_Exercise goal_
Print the data below again in full, exactly as it stands, with no images.

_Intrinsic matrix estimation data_
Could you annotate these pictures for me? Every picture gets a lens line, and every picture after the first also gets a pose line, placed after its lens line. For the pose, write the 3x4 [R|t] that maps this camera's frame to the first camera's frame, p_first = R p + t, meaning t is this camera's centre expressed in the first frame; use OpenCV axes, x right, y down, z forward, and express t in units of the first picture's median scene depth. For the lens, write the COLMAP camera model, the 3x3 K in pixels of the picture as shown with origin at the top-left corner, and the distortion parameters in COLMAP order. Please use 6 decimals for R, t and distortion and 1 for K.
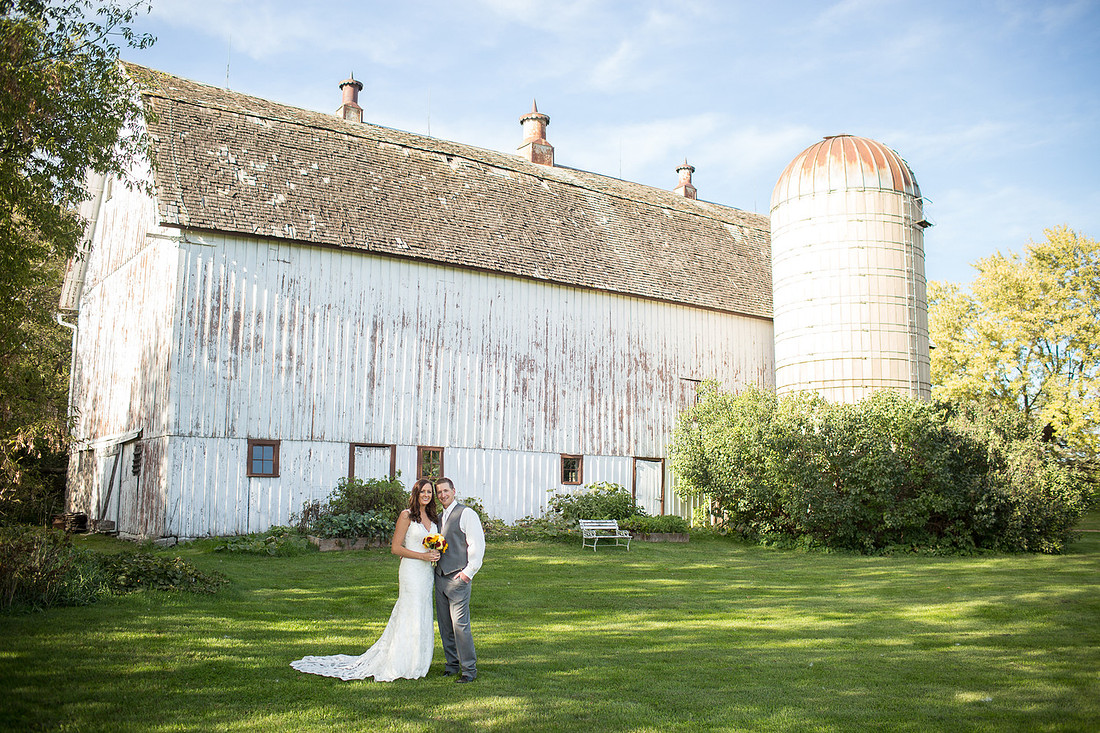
lens RADIAL K [[1056.5, 0, 550.0], [0, 1056.5, 366.5], [0, 0, 1]] dist [-0.094839, 0.140905]
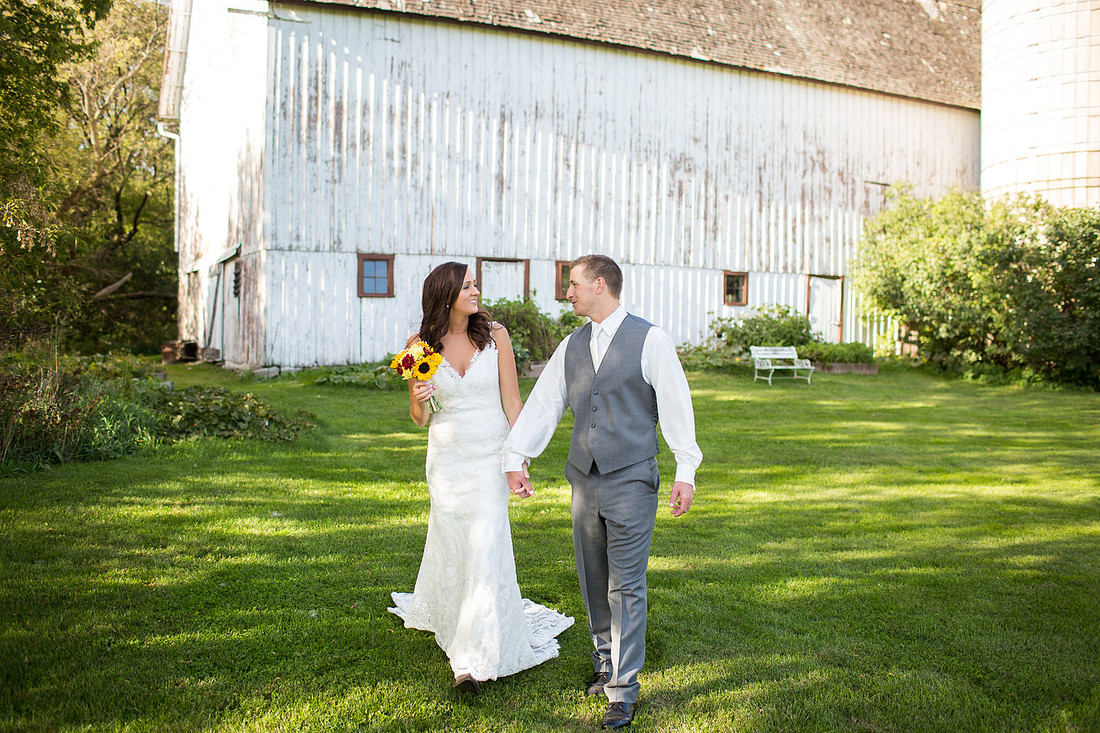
lens RADIAL K [[1056.5, 0, 550.0], [0, 1056.5, 366.5], [0, 0, 1]] dist [-0.094839, 0.140905]
pose [[0.991219, 0.005323, -0.132121, -0.016608], [0.016090, 0.986909, 0.160473, 0.022502], [0.131245, -0.161190, 0.978158, 0.148696]]
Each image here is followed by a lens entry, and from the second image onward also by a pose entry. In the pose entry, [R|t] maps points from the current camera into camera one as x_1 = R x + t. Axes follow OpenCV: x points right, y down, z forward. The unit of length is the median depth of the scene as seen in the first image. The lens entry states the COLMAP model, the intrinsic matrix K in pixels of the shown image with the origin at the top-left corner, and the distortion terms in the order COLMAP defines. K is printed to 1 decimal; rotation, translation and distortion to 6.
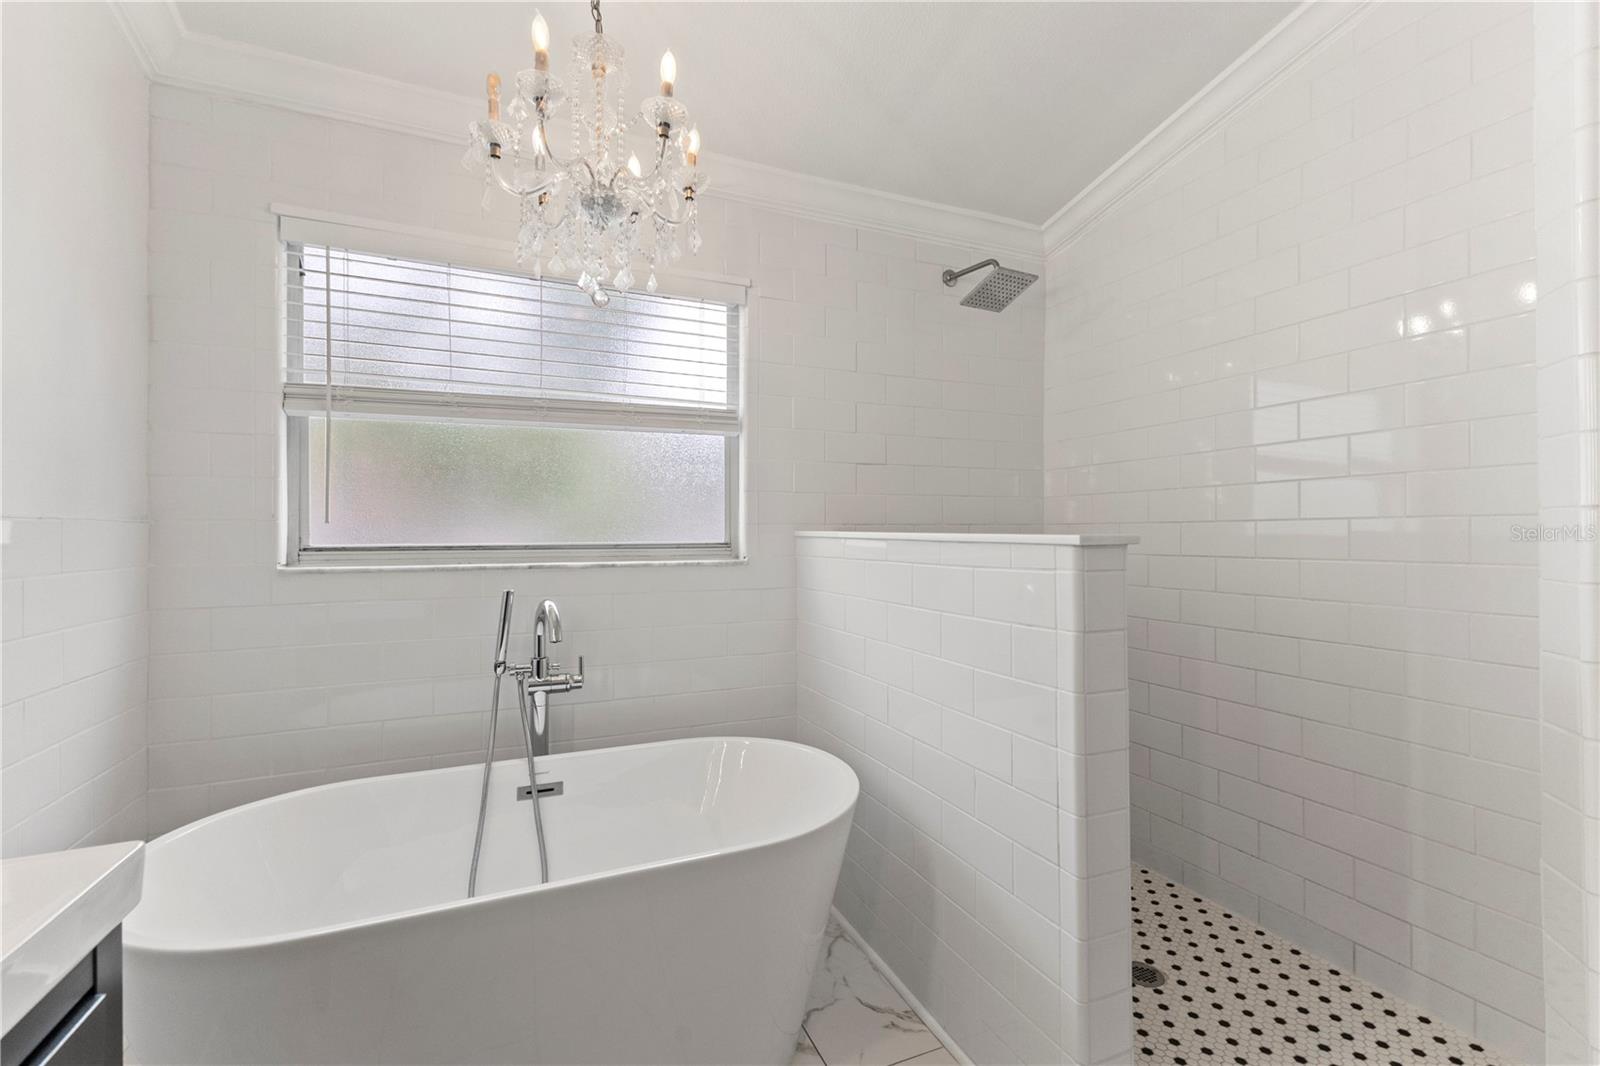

_Response box_
Could you annotate these pictures for me? Every picture gets a lens line, and every picture after the first also gets a pose line, placed after its lens line. For the pose, write the 3x4 [R|t] that maps this camera's frame to the first camera's frame, p_first = R p + t, meaning t is this camera's centre expressed in the first frame; use OpenCV axes, x right, y down, z forward, and express t in units of the first picture's median scene depth. For the lens, write the COLMAP camera model, the 3x3 K in pixels of the picture as shown with origin at the top-left corner, and the distortion parameters in COLMAP order. Please use 6 decimals for R, t and distortion and 1 for K.
lens RADIAL K [[1056.5, 0, 550.0], [0, 1056.5, 366.5], [0, 0, 1]] dist [-0.094839, 0.140905]
lens RADIAL K [[1056.5, 0, 550.0], [0, 1056.5, 366.5], [0, 0, 1]] dist [-0.094839, 0.140905]
pose [[0.991219, 0.005323, -0.132121, -0.016608], [0.016090, 0.986909, 0.160473, 0.022502], [0.131245, -0.161190, 0.978158, 0.148696]]
Each image here is followed by a lens entry, and from the second image onward also by a pose entry. In the pose entry, [R|t] maps points from the current camera into camera one as x_1 = R x + t. Axes follow OpenCV: x points right, y down, z forward. The unit of length is the median depth of the scene as seen in the first image. The lens entry states the COLMAP model, the intrinsic matrix K in pixels of the shown image with the origin at the top-left corner, and the distortion terms in the order COLMAP defines. K is printed to 1 decimal; rotation, translation and distortion to 6.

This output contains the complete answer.